門前掛着兩個燈籠,一個上面寫着張字,另一個寫着記字。

燈籠有些舊,但小破洞都被重新補好,泛黃的布,說明了燈籠的年代相當久遠。

房子有些年頭了,地面在修建的時候還是很洋氣的,用的是水泥。

黃昏時,正是飯口,三三兩兩的食客陸陸續續來到。

還沒進大門,兩個士兵禮貌地行了一個軍禮:“同志,對不起,今天晚上包了。”

最接近門口三個中年男人,其中一個還在滔滔不絕地說:“你說那逼樣的,老子當時就給他丫一個大嘴巴子,都抽腫了。”

“誒,咱回吧,”同伴提醒道:“包場了。”

“包場?誰包場?”講故事的人懵然不覺,一抬頭看到了滿臉嚴肅的士兵們,不由自主後退一步,差點兒一個趔趄。

“張老九,”他臉上一紅,扯開喉嚨喊道:“你丫咋不告訴我一聲啊?”

“老吳啊,對不起對不起,他們現說的要包。”老闆張老九拿了塊木板出來,上面用木炭寫了“今日包場恕不接待”的幾個字。

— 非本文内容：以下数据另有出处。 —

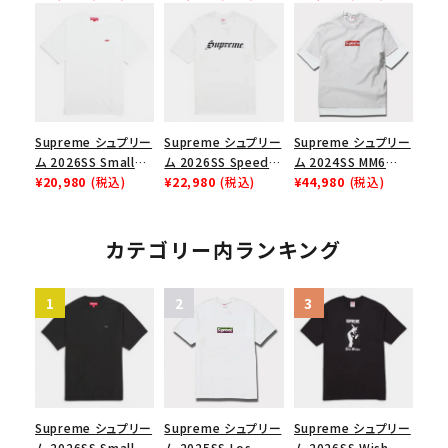
Box Logo Tee ファ
ブラック
ックスTシャツ ブラッ
イヤーリリーフボック
ク
スロゴTシャツ ホワ
イト 白
Supreme シュプリー
Supreme シュプリー
Supreme シュプリー
ム 2026SS Small
ム 2026SS Speed
ム 2024SS MM6
Box Tee スモールボ
¥20,980
(税込)
Tee スピードTシャツ
¥22,980
(税込)
Maison Margiela
¥44,980
(税込)
ックスTシャツ ホワイ
ホワイト
Box Logo Tee MM6
ト
メゾンマルジェラボッ
クスロゴTシャツ ホ
カテゴリー内ランキング
ワイト 白
Supreme シュプリー
Supreme シュプリー
Supreme シュプリー
ム 2026SS Small
ム 2025SS Los
ム 2026SS Wish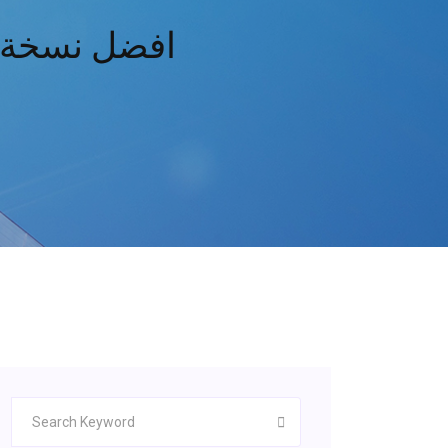
افضل نسخة من اي 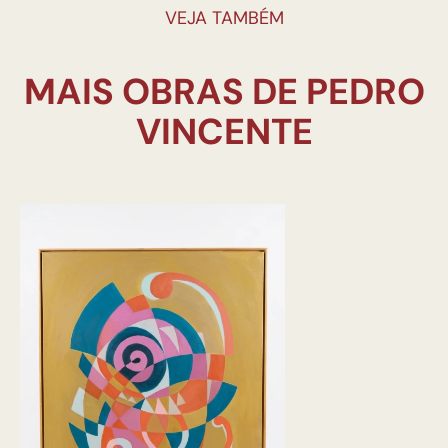
VEJA TAMBÉM
MAIS OBRAS DE PEDRO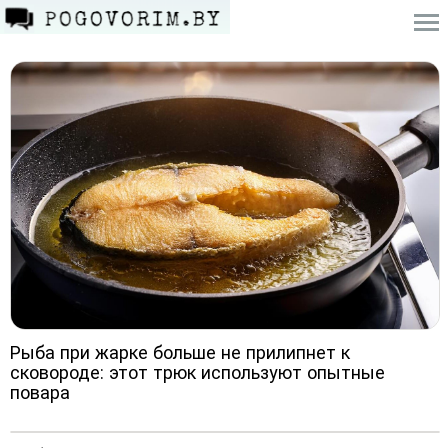
Рыба при жарке больше не прилипнет к
сковороде: этот трюк используют опытные
повара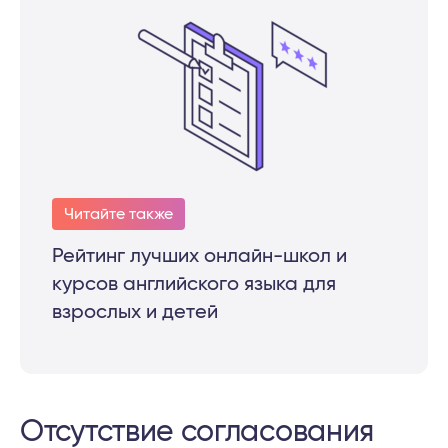
Читайте также
Рейтинг лучших онлайн-школ и
курсов английского языка для
взрослых и детей
Отсутствие согласования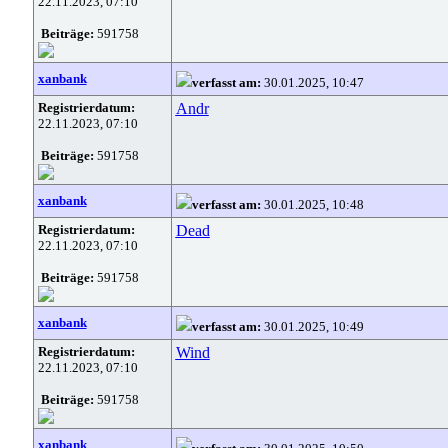
22.11.2023, 07:10
Beiträge:
591758
xanbank
verfasst am:
30.01.2025, 10:47
Registrierdatum:
Andr
22.11.2023, 07:10
Beiträge:
591758
xanbank
verfasst am:
30.01.2025, 10:48
Registrierdatum:
Dead
22.11.2023, 07:10
Beiträge:
591758
xanbank
verfasst am:
30.01.2025, 10:49
Registrierdatum:
Wind
22.11.2023, 07:10
Beiträge:
591758
xanbank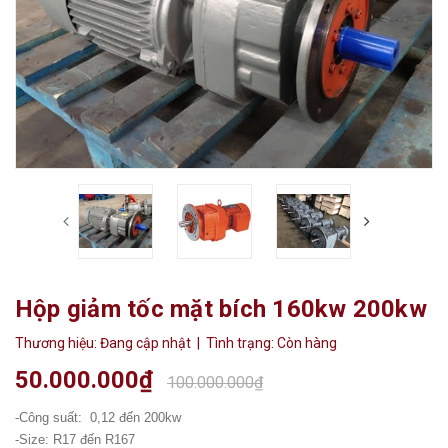
Hộp giảm tốc mặt bích 160kw 200kw
Thương hiệu:
Đang cập nhật
| Tình trạng:
Còn hàng
50.000.000₫
100.000.000₫
-Công suất: 0,12 đến 200kw
-Size: R17 đến R167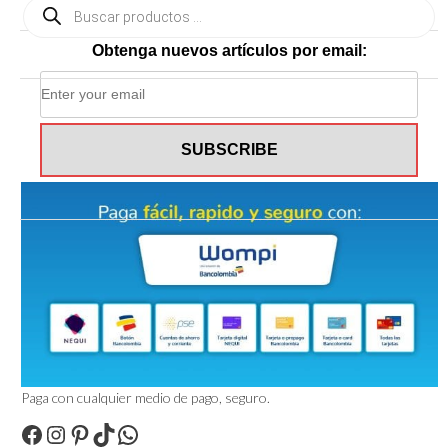
Búsqueda
de
productos
Obtenga nuevos artículos por email:
Paga con cualquier medio de pago, seguro.
Facebook
Instagram
Pinterest
TikTok
WhatsApp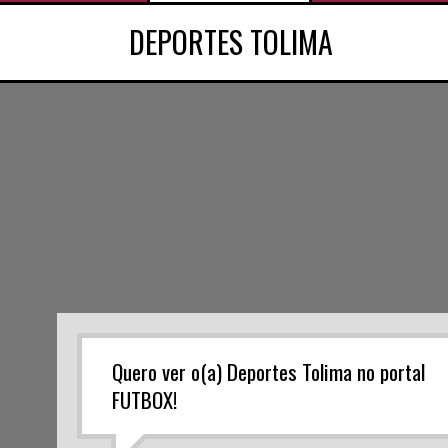
DEPORTES TOLIMA
Quero ver o(a) Deportes Tolima no portal
FUTBOX!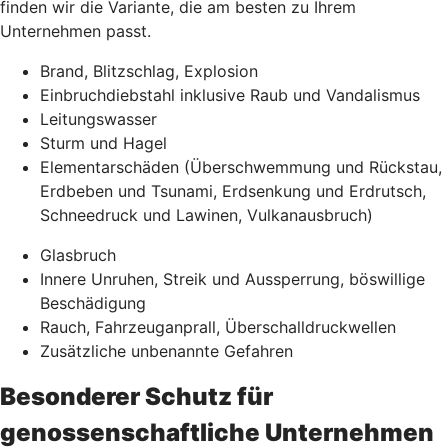
finden wir die Variante, die am besten zu Ihrem
Unternehmen passt.
Brand, Blitzschlag, Explosion
Einbruchdiebstahl inklusive Raub und Vandalismus
Leitungswasser
Sturm und Hagel
Elementarschäden (Überschwemmung und Rückstau,
Erdbeben und Tsunami, Erdsenkung und Erdrutsch,
Schneedruck und Lawinen, Vulkanausbruch)
Glasbruch
Innere Unruhen, Streik und Aussperrung, böswillige
Beschädigung
Rauch, Fahrzeuganprall, Überschalldruckwellen
Zusätzliche unbenannte Gefahren
Besonderer Schutz für
genossenschaftliche Unternehmen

那人還待說什麼,另一個同伴扯了扯他的衣袖,就看見兩輛軍車已經駛過來了。

“敬禮!”兩個士兵同時舉手。

從軍車上下來的人不約而同一起回禮,羅東洋面色平靜地走在前面。

大路上。秋雨星星點點,把剛才的喧鬧逐漸掩蓋下去。

燕山腳下,偉人望着淅淅瀝瀝的細雨出神。

“首長!”汪瑞林進了門。輕聲叫道。

“瑞林啊,”偉人的眼睛還是瞅着外面:“你們咋就這麼犟呢?我已經退下來了,一個個非得還要在我這個老頭子身邊幹嘛呢?”

“首長,我已經習慣了。”汪瑞林的兩鬢微微露出了白髮,他有些尷尬地撓了撓頭:“真到了部隊里或者地方上說不定不習慣呢。”

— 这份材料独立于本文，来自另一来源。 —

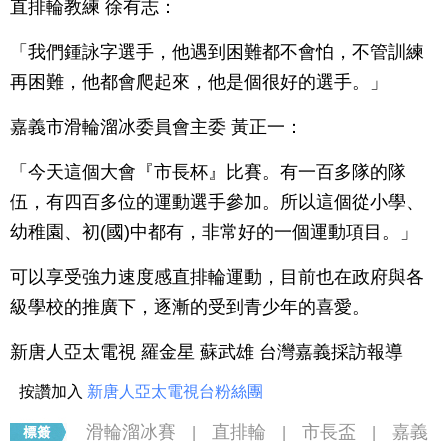
直排輪教練 徐有志：
「我們鍾詠字選手，他遇到困難都不會怕，不管訓練
再困難，他都會爬起來，他是個很好的選手。」
嘉義市滑輪溜冰委員會主委 黃正一：
「今天這個大會『市長杯』比賽。有一百多隊的隊
伍，有四百多位的運動選手參加。所以這個從小學、
幼稚園、初(國)中都有，非常好的一個運動項目。」
可以享受強力速度感直排輪運動，目前也在政府與各
級學校的推廣下，逐漸的受到青少年的喜愛。
新唐人亞太電視 羅金星 蘇武雄 台灣嘉義採訪報導
按讚加入
新唐人亞太電視台粉絲團
滑輪溜冰賽
直排輪
市長盃
嘉義
|
|
|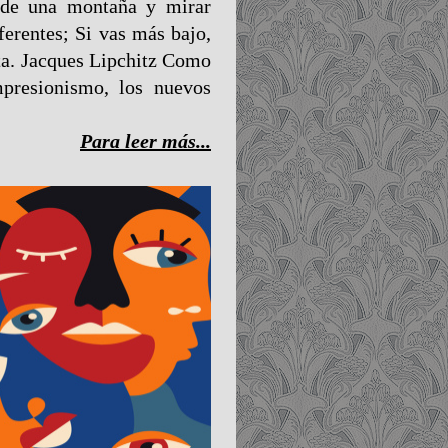
 de una montaña y mirar
iferentes; Si vas más bajo,
sta. Jacques Lipchitz Como
mpresionismo, los nuevos
Para leer más...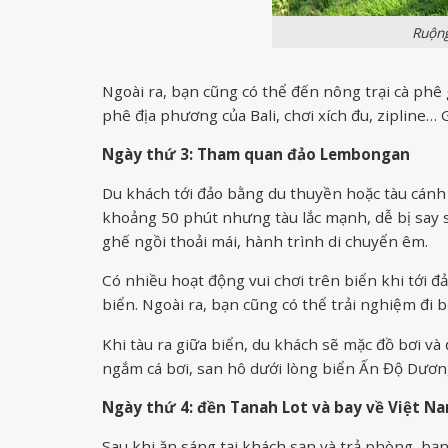
Ruộng
Ngoài ra, bạn cũng có thể đến nông trại cà phê 
phê địa phương của Bali, chơi xích đu, zipline…
Ngày thứ 3: Tham quan đảo Lembongan
Du khách tới đảo bằng du thuyền hoặc tàu cánh
khoảng 50 phút nhưng tàu lắc mạnh, dễ bị say
ghế ngồi thoải mái, hành trình di chuyển êm.
Có nhiều hoạt động vui chơi trên biển khi tới 
biển. Ngoài ra, bạn cũng có thể trải nghiệm đi b
Khi tàu ra giữa biển, du khách sẽ mặc đồ bơi và
ngắm cá bơi, san hô dưới lòng biển Ấn Độ Dươn
Ngày thứ 4: đền Tanah Lot và bay về Việt N
Sau khi ăn sáng tại khách sạn và trả phòng, bạn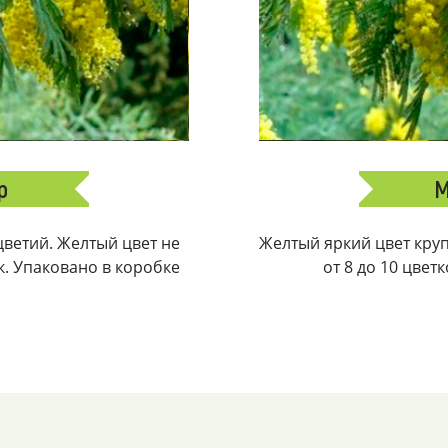
р
М
ветий. Желтый цвет не
Желтый яркий цвет крупн
ек. Упаковано в коробке
от 8 до 10 цвет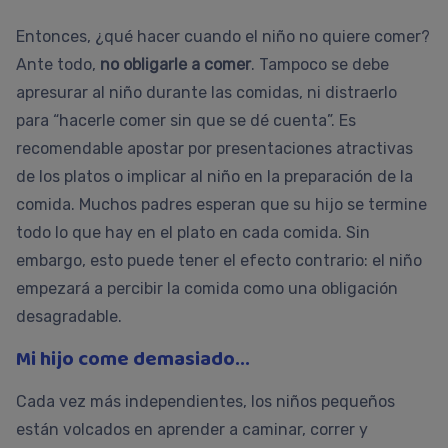
Entonces, ¿qué hacer cuando el niño no quiere comer?
Ante todo,
no obligarle a comer
. Tampoco se debe
apresurar al niño durante las comidas, ni distraerlo
para “hacerle comer sin que se dé cuenta”. Es
recomendable apostar por presentaciones atractivas
de los platos o implicar al niño en la preparación de la
comida. Muchos padres esperan que su hijo se termine
todo lo que hay en el plato en cada comida. Sin
embargo, esto puede tener el efecto contrario: el niño
empezará a percibir la comida como una obligación
desagradable.
Mi hijo come demasiado...
Cada vez más independientes, los niños pequeños
están volcados en aprender a caminar, correr y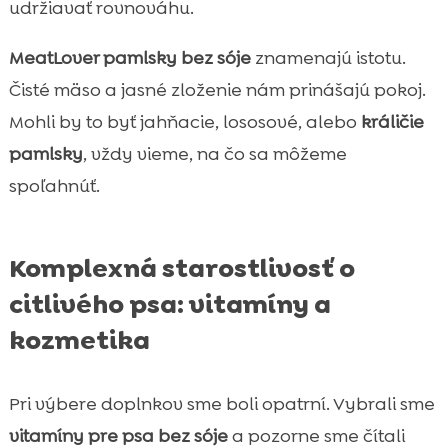
udržiavať rovnováhu.
MeatLover pamlsky bez sóje
znamenajú istotu.
Čisté mäso a jasné zloženie nám prinášajú pokoj.
Mohli by to byť jahňacie, lososové, alebo
králičie
pamlsky
, vždy vieme, na čo sa môžeme
spoľahnúť.
Komplexná starostlivosť o
citlivého psa: vitamíny a
kozmetika
Pri výbere doplnkov sme boli opatrní. Vybrali sme
vitamíny pre psa bez sóje
a pozorne sme čítali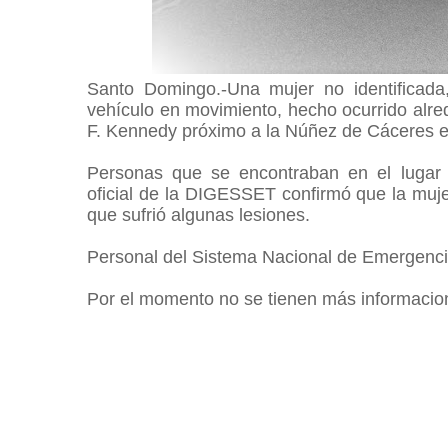
Santo Domingo.-Una mujer no identificad
vehículo en movimiento, hecho ocurrido alre
F. Kennedy próximo a la Núñez de Cáceres en
Personas que se encontraban en el lugar 
oficial de la DIGESSET confirmó que la muje
que sufrió algunas lesiones.
Personal del Sistema Nacional de Emergencias
Por el momento no se tienen más informacion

“唉,我都不知道怎麼說你們。”偉人終於收回了目光:“你是這麼說,寶中是這麼說。連小曲也是這麼說。”

“小山那孩子曾經說過,他爺爺老是在說過往的事情,就說他爺爺已經老了。”

“如今。我也常常在想一些陳年舊事,這是不是說明我早就老了?”

“首長,您不老!”汪瑞林微微笑着:“老章和我說,您現在的身體好像越來越年輕。有時候比我們這些年輕人都敏捷。”

“說什麼孩子話?你們還是年輕人嘛?”偉人啼笑皆非:“一輩子都聽別人給我說一些謊話。連你們也開始這麼說了嗎?”

看到汪瑞林要開口,他左手拿出煙,右手往下壓了壓。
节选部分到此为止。